Unknown vandals knocked over and in some cases destroyed the headstones in the cemetery where at least 35,000 Jews are buried, including victims of the Holocaust.
The desecration took place during the Jewish holiday of Simchat Torah.
Police opened an investigation but assured that it was not an anti-Semitic action.
“All devastated tombs are mine,” renowned Romanian actress Maia Morgenstern declared during a gathering at the cemetery, complaining about what she called the bureaucratic and administrative indifference.
She added that local authorities intend to transform the unacceptable in acceptable and underlined the lack interest displayed by authorities.
Romanian Elie Wiesel Institute executive director Alexandru Florian declared that in Romania there are not only indirectly racist expressions or symbols but also actions based on such thinking.
“One week ago, anti-Semitic violence has reached its peak,” he added.
At the meeting, he read letters from both the President and the Prime Minister’s Chancellery condemning such acts.

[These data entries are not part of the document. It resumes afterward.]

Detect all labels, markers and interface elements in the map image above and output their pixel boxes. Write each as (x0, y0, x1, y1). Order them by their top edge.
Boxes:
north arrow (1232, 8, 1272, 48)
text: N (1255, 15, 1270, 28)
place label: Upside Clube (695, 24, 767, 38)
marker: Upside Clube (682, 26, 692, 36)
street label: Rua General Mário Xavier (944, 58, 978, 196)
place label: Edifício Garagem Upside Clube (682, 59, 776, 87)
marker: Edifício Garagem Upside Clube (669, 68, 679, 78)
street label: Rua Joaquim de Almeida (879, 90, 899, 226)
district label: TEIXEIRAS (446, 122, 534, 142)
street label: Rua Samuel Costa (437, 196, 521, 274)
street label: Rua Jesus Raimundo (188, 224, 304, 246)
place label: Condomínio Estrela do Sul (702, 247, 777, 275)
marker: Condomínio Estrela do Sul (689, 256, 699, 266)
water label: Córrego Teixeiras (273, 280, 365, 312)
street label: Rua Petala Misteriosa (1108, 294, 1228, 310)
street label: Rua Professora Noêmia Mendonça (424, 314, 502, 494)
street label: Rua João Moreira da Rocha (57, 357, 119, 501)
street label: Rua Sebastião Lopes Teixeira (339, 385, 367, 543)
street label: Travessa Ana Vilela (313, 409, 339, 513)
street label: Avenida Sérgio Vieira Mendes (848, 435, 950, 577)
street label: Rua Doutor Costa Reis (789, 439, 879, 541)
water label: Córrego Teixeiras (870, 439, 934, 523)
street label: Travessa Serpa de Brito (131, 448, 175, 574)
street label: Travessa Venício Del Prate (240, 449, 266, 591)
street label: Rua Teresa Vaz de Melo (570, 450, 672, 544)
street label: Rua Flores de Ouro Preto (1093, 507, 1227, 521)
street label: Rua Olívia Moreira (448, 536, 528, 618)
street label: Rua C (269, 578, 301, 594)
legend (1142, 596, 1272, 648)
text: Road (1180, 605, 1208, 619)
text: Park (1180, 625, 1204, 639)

Two weeks ago Romanian Prime Minister Calin Popescu Tariceanu announced the construction of a monument dedicated to the victims of the Holocaust in the centre of Bucharest.
The European Jewish Congress (EJC) has called on the Romanian government to take measures to find those responsible.”We urge the government to see that justice is carried out and to promote a policy of tolerance and education in Romania in order to prevent such actions. This is the most relevant response,” said Moshe Kantor, the EJC’s president.
“Condemnation of these attacks is important, but it is equally important that justice is achieved. The EJC is committed to developing tools and educational programs to encourage tolerance and understanding in Europe.”
Around 400,000 Romanian Jews were killed by the Nazi regime during WWII.
Romania has struggled to come to terms with its role in the Nazi extermination of Jews. It denied any participation in the Holocaust until an international commission chaired by Nobel Peace Prize laureate Elie Wiesel said in 2004 that Romanian authorities had killed up to 380,000 Jews in territories under their control.
Under pro-Nazi Marshal Ian Antonescu, Romania became a German ally in 1940 but switched sides just before the war ended.
The Jewish community currently numbers around 10,000 people.